Ushuaia is located very far south. So far south it’s a six hour drive from the bottom of the Americas continent. So south we drove through a snowstorm in the middle of summer on arrival to the city. So south it’s the starting point for most visits to Antarctica.
If the weather and Antarctic bound vessels in the harbour aren’t enough of a reminder for how far south you are, the fact the town slogan of “the end of the world” is plastered everywhere certainly is. The city of Ushuaia’s main claim to fame is that it’s the southernmost city in the world.
It’s seriously everywhere. The end of the world train. The end of the world sign by the harbour. The end of the world museum.
There is only one problem with all of this. Located even further south is Puerto Williams, a town on the Chilean island of Navarino. Now on a technicality, Ushuaia can claim to be the southernmost city in the world, as Puerto Williams is only a town. However, it’s not like Puerto Williams is just three houses and a general store – more than 2,000 people call it home and it has seen a large increase in its population in recent times.
It will be interesting to see what size Puerto Williams needs to reach before Ushuaia can no longer claim it is the southernmost anything. Based on similar examples, all evidence points to Ushuaia just ignoring any competition. Indeed, as we passed a lighthouse on a tour of the Beagle Channel, our guide said that we may have heard it called the “lighthouse at the end of the world” (there we go again…), as it’s the most southern lighthouse in Argentina. This completely ignores the fact that the actual southernmost lighthouse in the world is located over 100km further south on the Hornos Islands in Chile.

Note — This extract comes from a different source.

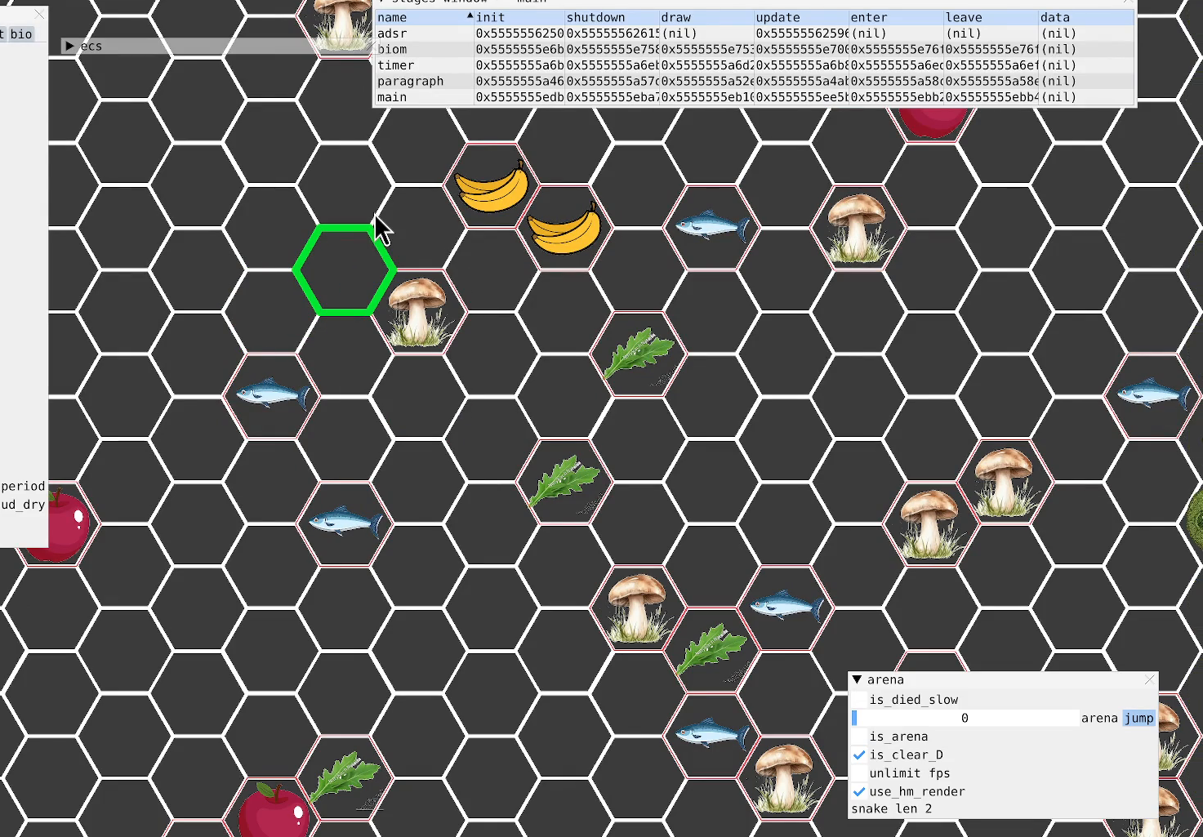
{"buttons": [], "left_stick": "center", "right_stick": "center", "events": []}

I don’t think this is a huge problem or anything, but it is funny that a number of travelers come to Ushuaia purely to have been to the “end of the world”. A few people at our hostel told Erin it was the reason they were in Ushuaia for New Years. It would’ve been funny to be there when they realised they were going to have to go a bit further south to tick that one off the bucket list.
It also does Ushuaia a massive disservice. It’s a great city in its own right. Surrounded by mountains on three sides and the Beagle Channel on the other, the location is beautiful. There is an impressive national park nearby, an interesting history as a penal colony and no shortage of things to do.

Our week in Ushuaia could be divided into two distinct halves. The first three days were spent struggling to find places that were open over the Christmas period, and trying to organise a last minute deal on a trip to Antarctica.
With considerably lighter pockets in the second half of the week, we were able to take advantage of being offered free places on some tours around Ushuaia run by the company we booked our Antarctic trip with.
On these tours we took a boat through the Beagle Channel to an island full of penguins (Magellanic, Gentoo and one King), saw the main sights of the Tierra Del Fuego National Park and checked out a few lakes to the north of Ushuaia.


These tours further proved to me that, where possible, I’d rather avoid a tour group and do something independently. I find it hard to make any connection with a place when, along with twenty other people, you jump out of a bus for five minutes to take a photo and then it’s back on board and straight to the next sight. You’re also bound to get at least one annoying person in the group, who you can’t get away from for the duration of the tour.
That said, with around $400US worth of tours given to us for free, it was a pretty handy way to see a number of the main attractions around Ushuaia.
As our Antarctica tour doesn’t depart Ushuaia until the 10th of January, we’ve decided to fly north for a week and visit the two towns based around the Los Glaciers National Park in Argentina, El Calafate and El Chalten. Then we’ll fly back down to Ushuaia and on to Antarctica for 12 days. We couldn’t be more excited. From the place that calls itself the end of the world to the place actually located at the bottom of the earth. Fingers crossed the Drake Passage plays nice.